Excerpt:

Question

Does it make any sense to define operator< as noexcept?

I know that it makes perfect sense to define e.g. move constructor as noexcept (if possible) and I think I understand the effect of that.

But I have never seen a similar discussion about operator<() of a type used e.g. in std::set<>.

Does also non-throwing comparator have some (potential) optimizing effect (when used in std::set<>, std::map<>, std::sort() and similar)?

 7  146  7
1 Jan 1970

Solution

 11

A move constructor is somewhat special, because there is an obvious fallback. In a situation where you cannot allow a move to throw an exception you can call a noexcept move constructor and when the move constructor is not noexcept you can fallback to a copy. Hence, declaring the move constructor that does not throw exceptions as noexcept is a potential optimization.


For example std::vector::push_back does try to give a strong exception guarantee (from cppreference):

If an exception is thrown (which can be due to Allocator::allocate() or element copy/move constructor/assignment), this function has no effect (strong exception guarantee).

However, since C++11:

If T's move constructor is not noexcept and T is not CopyInsertable into *this, vector will use the throwing move constructor. If it throws, the guarantee is waived and the effects are unspecified.

Remember that pushing an element may require reallocations, ie to copy/move all elements to different memory location.

The above means: If the type is CopyInsertable, ie one has a choice between copying and moving, the vector will move them when the move constructor is noexcept. In this case you can gain performance by declaring the move constructor noexcept.

When the element type cannot be copied the move constuctor is used in any case (and the vector relaxes its exception guarantee, thanks to François Andrieux for making me aware of insert with similar balancing of exception safety vs performance). In this case what you gain by a noexcept move constructor is a stronger exception guarantee.


std::vector::push_back and similar examples is why there is so much discussion about declaring a move constructor noexcept.

For < there is no such obvious fallback that would be more expensive when < is not noexcept. Either you can call < or you can't.

Otherwise < has the same advantages as any other noexcept method, that the compiler knows it does never throw (and if it does std::terminate is called, but the usual stack unwinding does not necessarily take place).

2024-07-10
463035818_is_not_an_ai

Solution

 4

In addition to the other answer, let me note another optimization that is somewhat closer to noexcept comparator than to a noexcept move constructor.

Let's take a look at how unordered containers, like std::unordered_set, are implemented in libstdc++. These containers are node-based, and in pseudo code the internal node class definition looks like this:

template<class Key>
struct node {
   Key key;
  [size_t hash;]
};

Here the optional second member is present when is_fast_hash<Hash> && is_nothrow_invocable<Hash, Key> is false. (In real code this is implemented using template specialization).

is_fast_hash is there for performance reasons and is an internal type trait that checks whether a hasher is "fast" in some sense (fast for ints, slow for strings, etc.). A user-provided hash is fast by default.

The second type trait is needed because some operations must not throw exceptions. For example, std::unordered_set::erase() that takes an iterator must not throw, but it still has to compute hashes internally.

If is_nothrow_invocable<Hash, Key> is false, then node will be bigger by at least sizeof(std::size_t) bytes. By marking your hash function with noexcept you'll make node smaller, but at the same time your hasher might be invoked more often. Whether this will result in faster or slower code in practice is of course a matter of profiling.

About this task:
Please answer these from the noexcept discussion above:
1. When a move constructor is not noexcept, what does the first solution say you can fall back to?
2. What is called if a noexcept method does throw?
3. If is_nothrow_invocable<Hash, Key> is false, by at least how much bigger is node?

Supplied data:
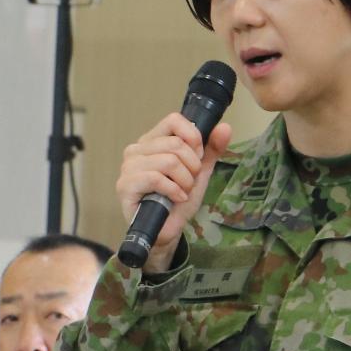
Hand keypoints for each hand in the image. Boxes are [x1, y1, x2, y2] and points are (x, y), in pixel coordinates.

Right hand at [117, 112, 234, 272]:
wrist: (167, 230)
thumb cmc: (178, 200)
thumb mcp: (199, 172)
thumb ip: (211, 149)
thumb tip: (225, 127)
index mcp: (152, 141)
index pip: (174, 120)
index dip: (193, 138)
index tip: (198, 158)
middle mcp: (136, 150)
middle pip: (176, 143)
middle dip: (192, 167)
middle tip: (188, 183)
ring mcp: (128, 167)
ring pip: (169, 161)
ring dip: (184, 181)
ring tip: (181, 192)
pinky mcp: (125, 185)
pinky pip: (156, 178)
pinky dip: (173, 190)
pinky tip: (175, 199)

Response to the exercise:
1. A copy.
2. std::terminate.
3. By at least sizeof(std::size_t) bytes.